Le délégué du Gouvernement estime que le ministre n’avait pas à saisir la commission malgré la demande du requérant, alors que postérieurement à cette demande le ministre s’est déclaré disposé à réexaminer le dossier et que le requérant a envoyé des pièces au ministre sans demander que les pièces soient transmises à la commission.
Il renvoie aux procès-verbaux de la gendarmerie pour solliciter la confirmation du jugement entrepris.
L’article 2 du règlement grand-ducal du 28 mars 1972 relatif à la composition, l’organisation et le fonctionnement de la commission consultative en matière de police des étrangers dispose que « cet avis (de la commission consultative en matière de police des étrangers) sera également pris, à la demande de l’étranger intéressé, après décision portant 1° refus de la carte d’identité … Cette demande devra être présentée par écrit au Ministre de la Justice dans le mois dans lequel la décision a été portée à la connaissance du requérant.

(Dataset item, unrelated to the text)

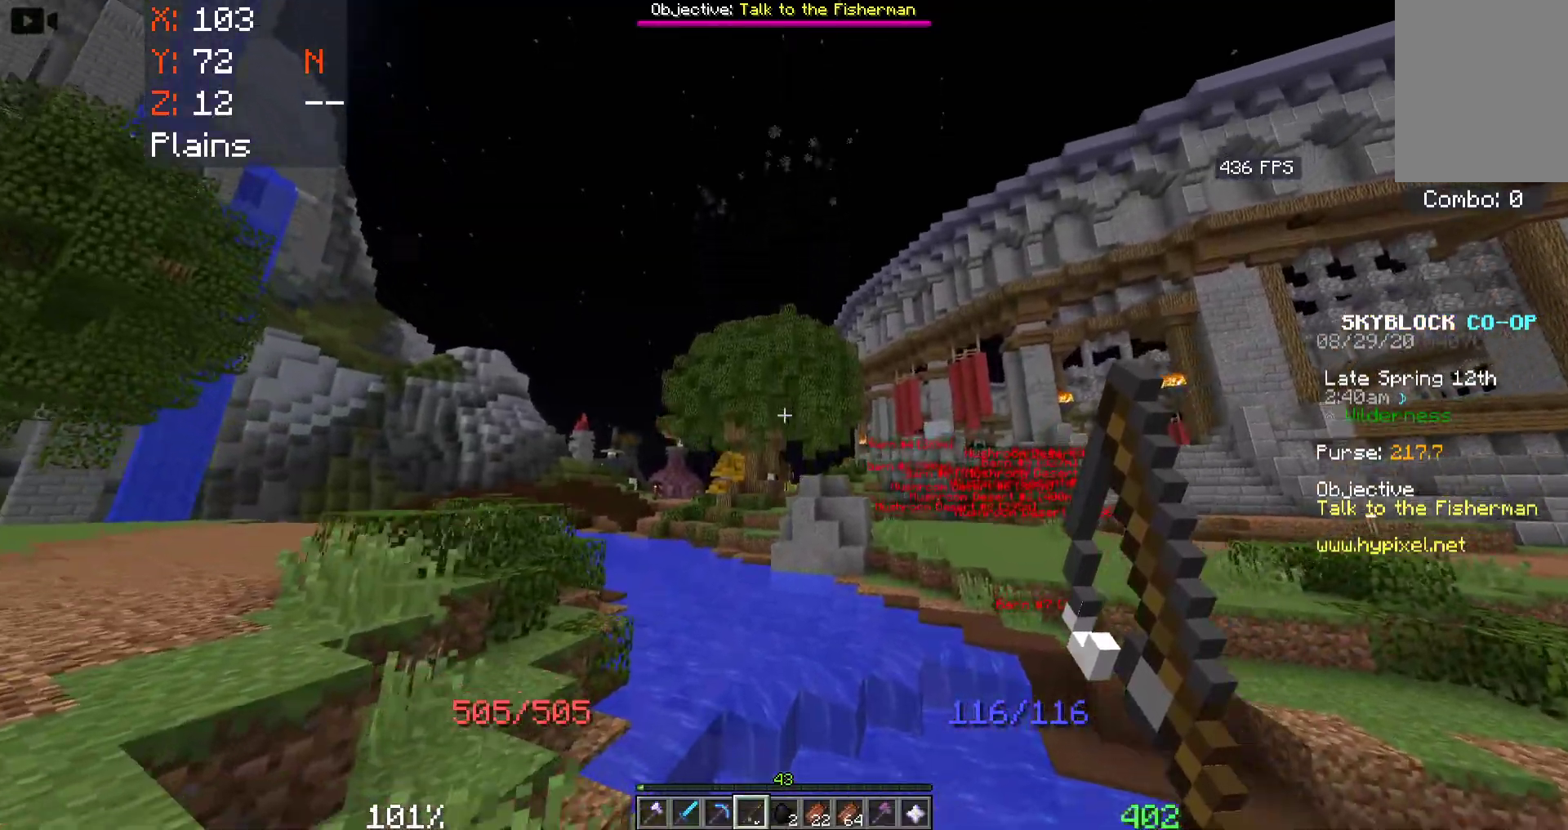
{"keys": ["space", "w"], "mouse": [], "events": [[233, "space", "down"]]}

Elle ne suspend pas l’exécution de la décision … ».
La décision de refus du ministre date du 12 juin 1997.
Par lettre recommandée du 17 juin 1997 le mandataire du requérant a prié le ministre « de bien vouloir réviser votre décision et d’accorder à Monsieur SORG la carte d’identité sollicitée.
Aussi, je vous prie de soumettre la question à l’avis de la commission consultative en matière de police des étrangers ».

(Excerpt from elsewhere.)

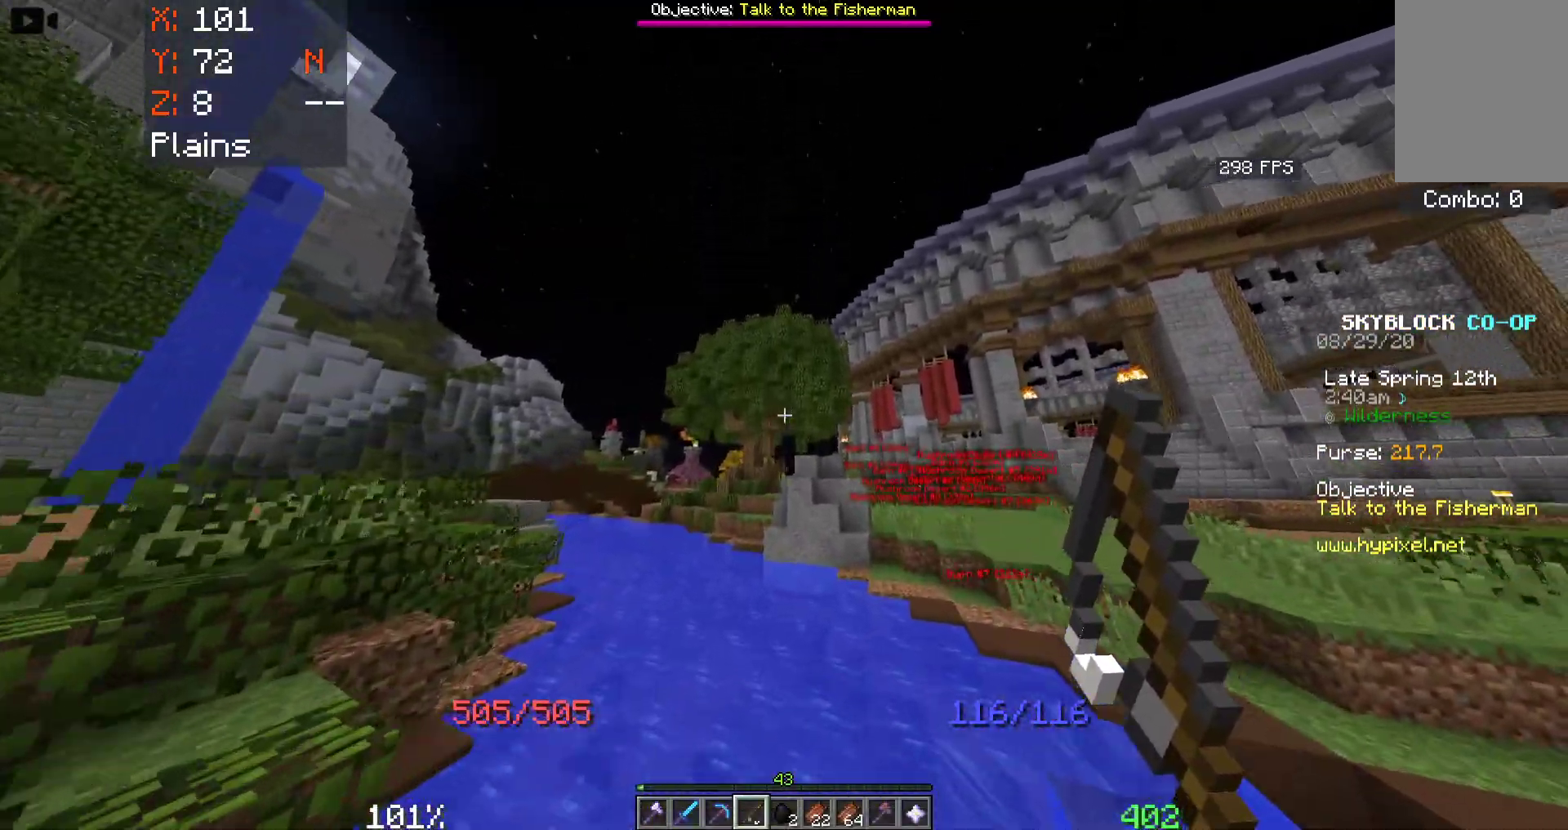
{"keys": ["space", "w"], "mouse": [], "events": [[83, "mouse_right", "down"], [433, "mouse_right", "up"]]}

Par courrier du 12 août 1997, le ministère de la Justice, sous la signature d’un attaché de Gouvernement 1er en rang, accuse réception du « recours » et affirme « que la situation de votre client fera l’objet d’un réexamen de la part de mes services ».
Par courrier du 12 novembre 1997, le mandataire du requérant informe l’attaché de Gouvernement ayant signé l’accusé de réception du 12 août 1997 du changement d’adresse de son mandant et joint le contrat de bail.

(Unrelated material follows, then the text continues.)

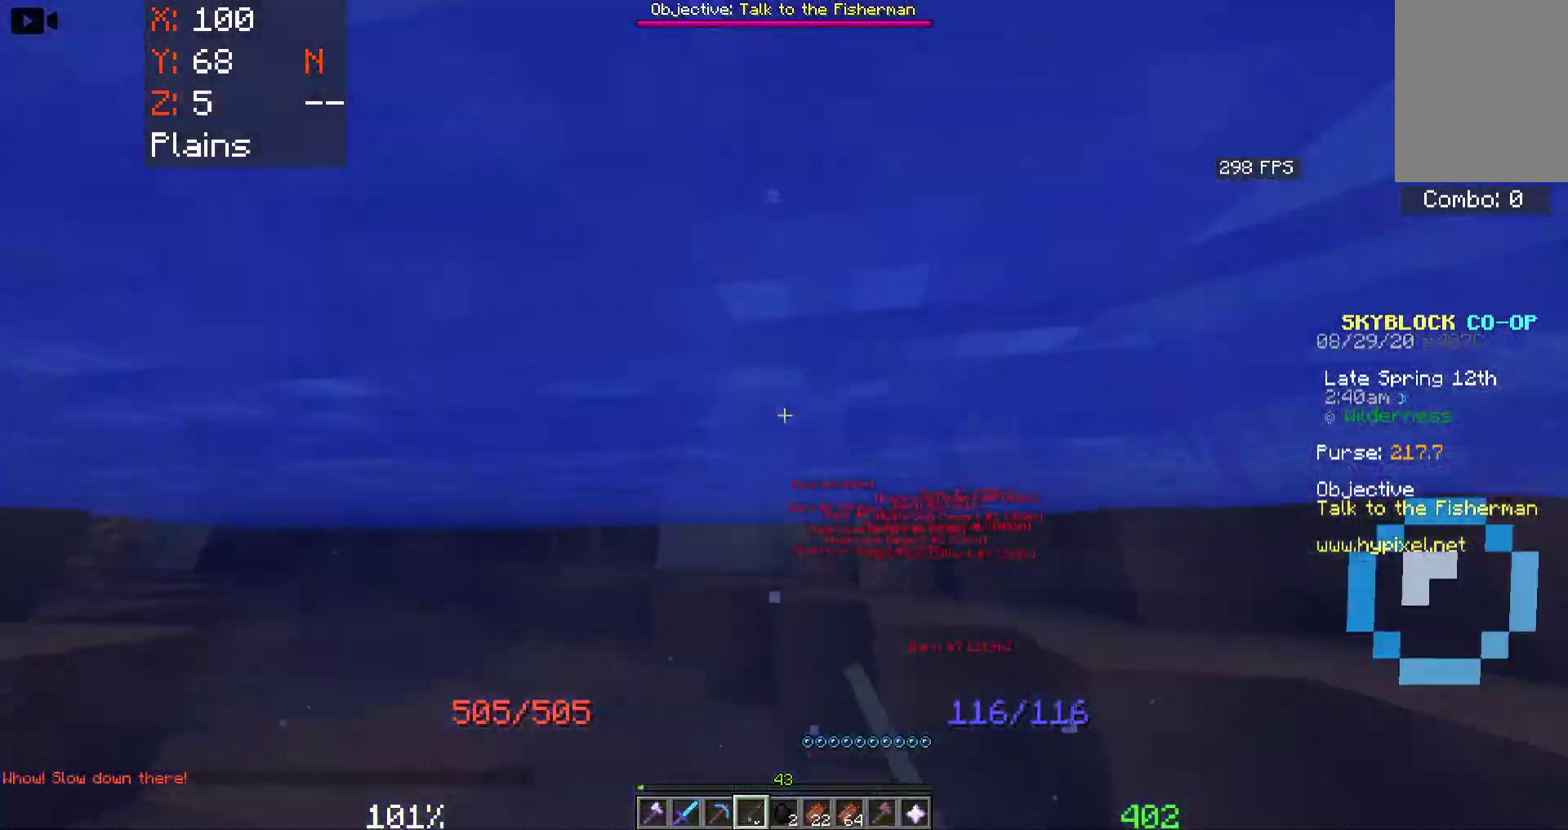
{"keys": ["space", "w"], "mouse": ["right"], "events": [[500, "mouse_right", "down"]]}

Par décision du 20 février 1998, le ministre fait parvenir au mandataire du requérant l’information suivante: « je ne peux que confirmer ma décision du 12 juin 1998 de ne pas délivrer la carte de séjour à votre client ».
Il est incontestable et par ailleurs non contesté que le requérant a demandé la consultation de la commission en matière de police des étrangers et il est établi qu’un tel avis n’a pas été pris.
2 Le fait par le requérant de communiquer postérieurement à cette demande un changement d’adresse, pièces à l’appui, au ministère de la Justice sans autres observations, ne saurait être interprété comme une renonciation implicite à sa demande préalable de voir son dossier soumis à la commission consultative.
Aucune disposition légale ne prévoyant un recours en pleine juridiction en la matière, la Cour, qui rejoint à cet égard le tribunal, n’est pas compétente pour connaître du recours en réformation et se limite à toiser le recours en annulation.
La procédure prévue en matière de carte d’identité d’étranger n’ayant pas été respectée, les décisions ministérielles de refus des 12 juin 1997 et 20 février 1998 sont à annuler et le dossier administratif est à renvoyer devant le ministre de la Justice.
Par ces motifs, la Cour, statuant contradictoirement, sur le rapport de la vice-présidente, reçoit l’acte d’appel, le dit fondé, par réformation du jugement du 7 octobre 1998, annule les décisions de refus du ministre de la Justice des 12 juin 1997 et 20 février 1998;
renvoie le dossier administratif de … Sorg devant le ministre de la Justice;
condamne l’Etat du Grand-Duché de Luxembourg aux frais des deux instances.
Ainsi jugé par:
Marion LANNERS, vice-présidente, rapporteur Christiane DIEDERICH-TOURNAY, conseiller, Marc FEYEREISEN, conseiller et lu par la vice-présidente Marion LANNERS en l’audience publique à Luxembourg au local ordinaire des audiences de la Cour à la date indiquée en tête, en présence du greffier de la Cour Anne-Marie WILTZIUS.